This is a data processing pipeline for scDNA-seq data generating by tagmentation generating using the 10x Genomics scATAC-seq or Multiome kit. It has been tested on sequencing data generated using the Illumina NextSeq 550, Illumina NovaSeq 6000, and Element Aviti. It has the following dependencies:
- python v3.9.13
- pysam v0.19.1
- bwa v0.7.17
- samtools v1.16.1
- cellranger-atac v2.0.0
- cutadapt v4.1
Try the following to install a conda environment:
conda create -n cutadapt -c bioconda -c conda-forge cutadapt python=3.9 bwa pysam samtools numpy
If you already have a fastq, then cellranger-atac is not required, but otherwise the pipeline optionally includes a step where the mkfastq command is used to generate fastq files.

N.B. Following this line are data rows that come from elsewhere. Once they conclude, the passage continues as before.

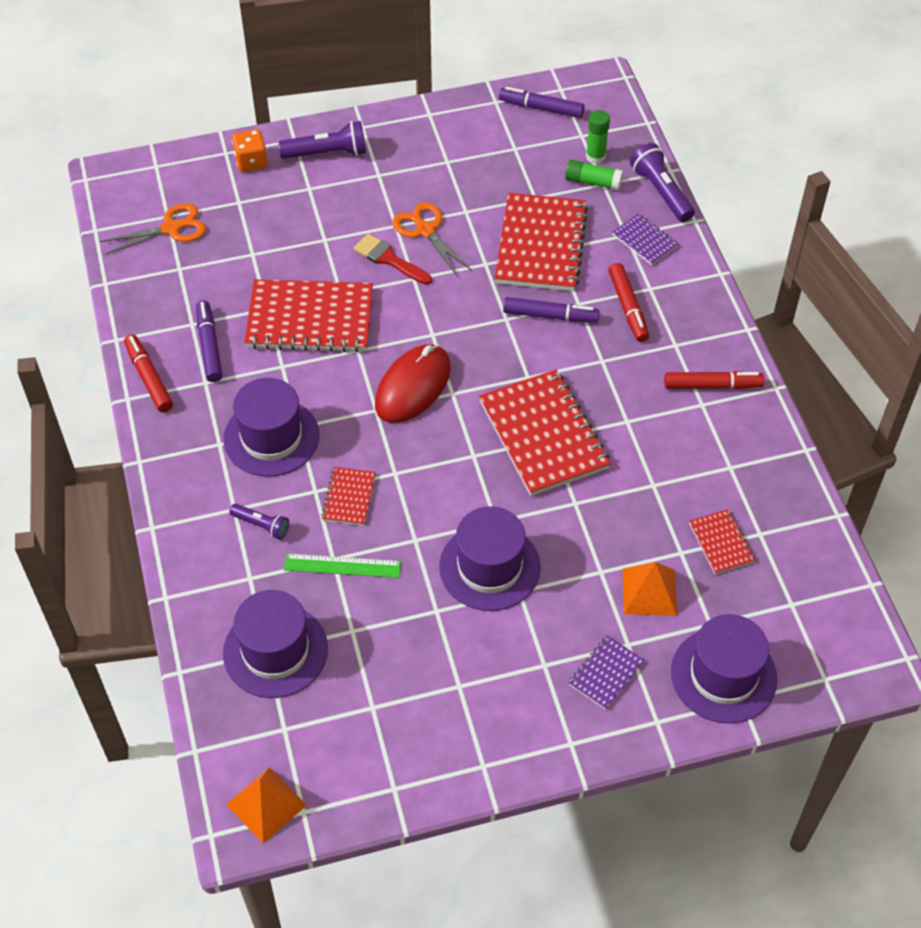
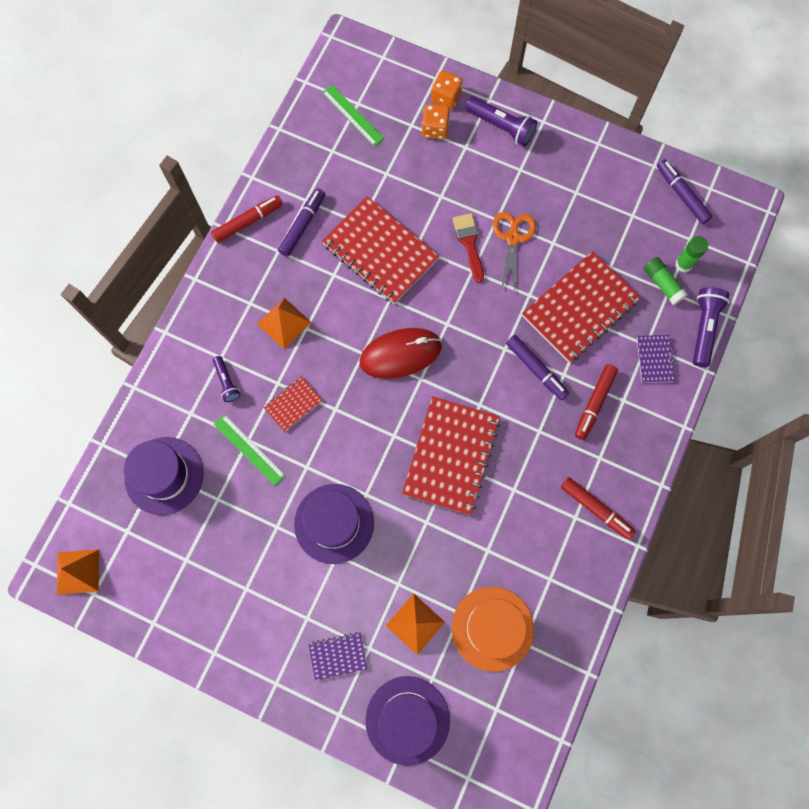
camera: 40 degrees right, 20 degrees up
orange scissors [100,203,206,255] -> green ruler [322,85,384,146]
red marker [124,334,173,412] -> red marker turned 45 degrees clockwise [211,195,283,243]
purple hat [223,378,319,477] -> orange pyramid [257,298,312,349]
red notebook [689,509,755,574] -> orange hat [452,587,534,672]
none -> orange dice [422,104,450,139]

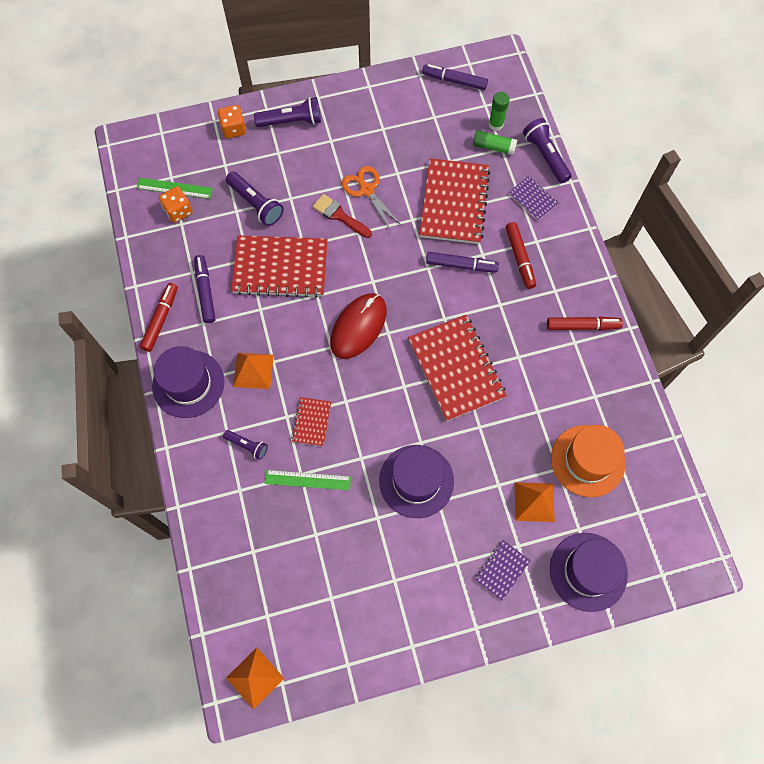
camera: 40 degrees left, 5 degrees down
purple hat [124,437,203,515] -> purple hat moved to [152,346,224,418]
orange dice [422,104,450,139] -> orange dice moved to [159,186,193,223]
none -> purple flashlight [226,172,284,226]

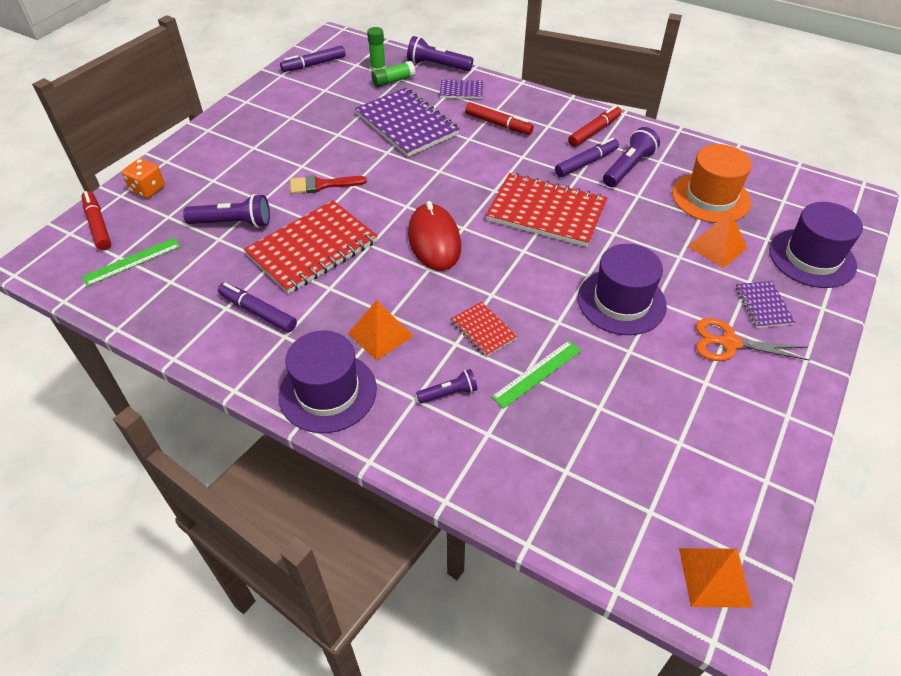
camera: 45 degrees left, 20 degrees down
red marker [140,283,178,352] -> red marker moved to [82,191,111,250]
orange dice [159,186,193,223] -> none
purple flashlight [254,97,321,127] -> purple flashlight moved to [603,127,660,187]
orange scissors [342,166,402,231] -> orange scissors moved to [696,318,810,361]
red notebook [419,158,490,244] -> purple notebook [355,88,460,157]
purple marker [426,252,499,272] -> purple marker moved to [555,138,619,177]

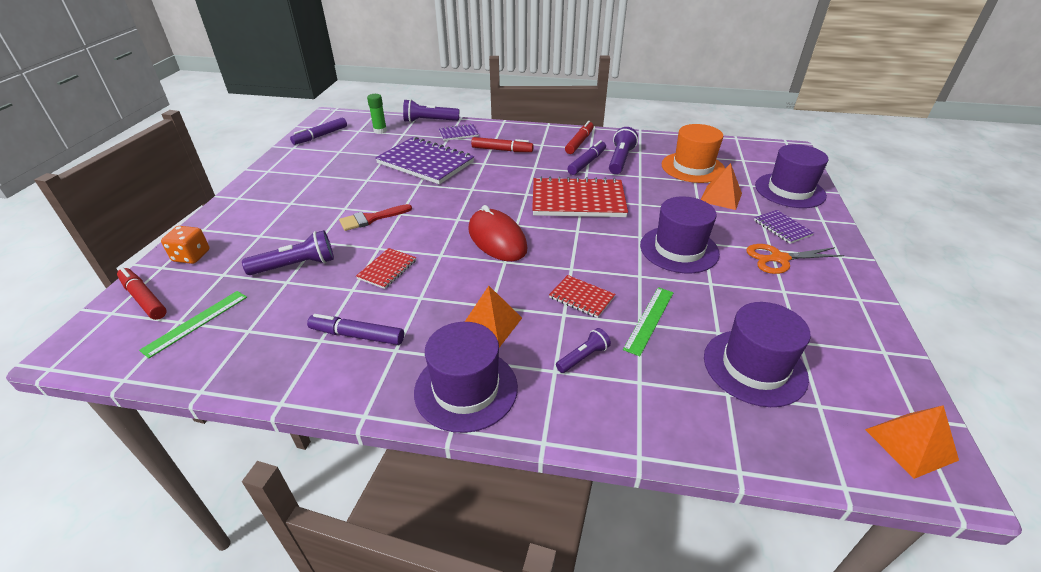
camera: 20 degrees left, 10 degrees down
red notebook [244,200,378,294] -> red notebook [356,248,416,289], size x0.48
green glue stick [371,61,416,87] -> none
none -> purple hat [704,302,811,407]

Here's an example command:
python dna10x.py --bcl DIRECTORY_WITH_BCL_DATA --samplesheet SAMPLESHEET.csv -d OUTPUT_DIRECTORY --barcodes CELL_BARCODE_STANDARD_LIST.txt -t N_THREADS --reference GENOME.fa -i 1000 -p BARCODE_START_CYCLE -rc -c -ad CTGTCTCTTATACACATCT
where CELL_BARCODE_STANDARD_LIST.txt is a one-column table of, for example, 10x Genomics cell barcode sequences.